▶ _Exercise instructions_:
Comb through the entries for "INDIA" and pull out each line that holds it.

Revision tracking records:
>>

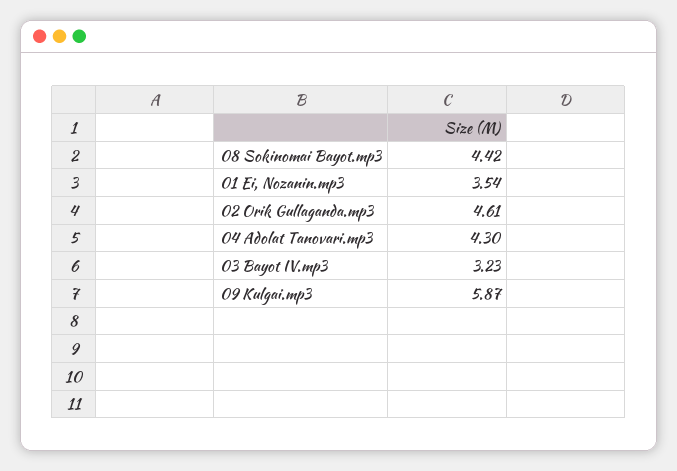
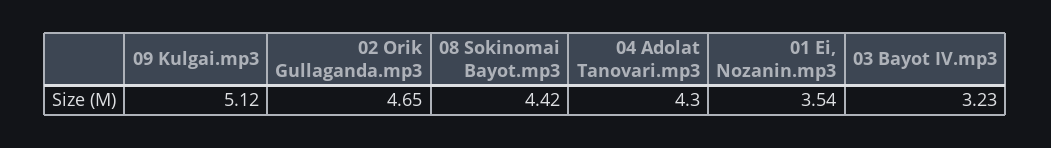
  {
    "08 Sokinomai Bayot.mp3": 4.42,
    "01 Ei, Nozanin.mp3": 3.54,
-   "02 Orik Gullaganda.mp3": 4.61,
+   "02 Orik Gullaganda.mp3": 4.65,
    "04 Adolat Tanovari.mp3": 4.3,
    "03 Bayot IV.mp3": 3.23,
-   "09 Kulgai.mp3": 5.87
+   "09 Kulgai.mp3": 5.12
  }

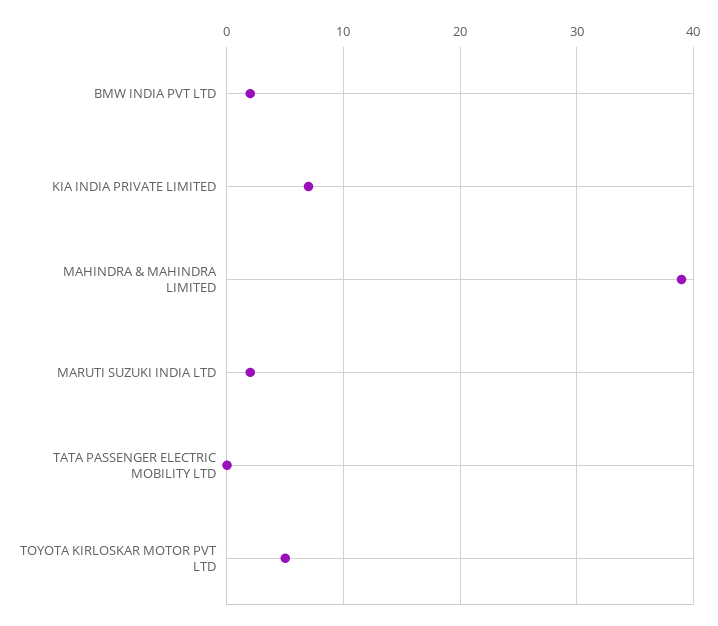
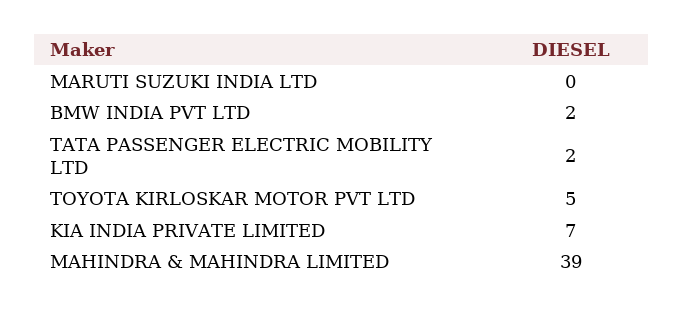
  {
    "BMW INDIA PVT LTD": 2,
    "KIA INDIA PRIVATE LIMITED": 7,
    "MAHINDRA & MAHINDRA LIMITED": 39,
-   "MARUTI SUZUKI INDIA LTD": 2,
+   "MARUTI SUZUKI INDIA LTD": 0,
-   "TATA PASSENGER ELECTRIC MOBILITY LTD": 0,
+   "TATA PASSENGER ELECTRIC MOBILITY LTD": 2,
    "TOYOTA KIRLOSKAR MOTOR PVT LTD": 5
  }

<<

▶ _Output for this exercise_:
    "BMW INDIA PVT LTD": 2,
    "KIA INDIA PRIVATE LIMITED": 7,
-   "MARUTI SUZUKI INDIA LTD": 2,
+   "MARUTI SUZUKI INDIA LTD": 0,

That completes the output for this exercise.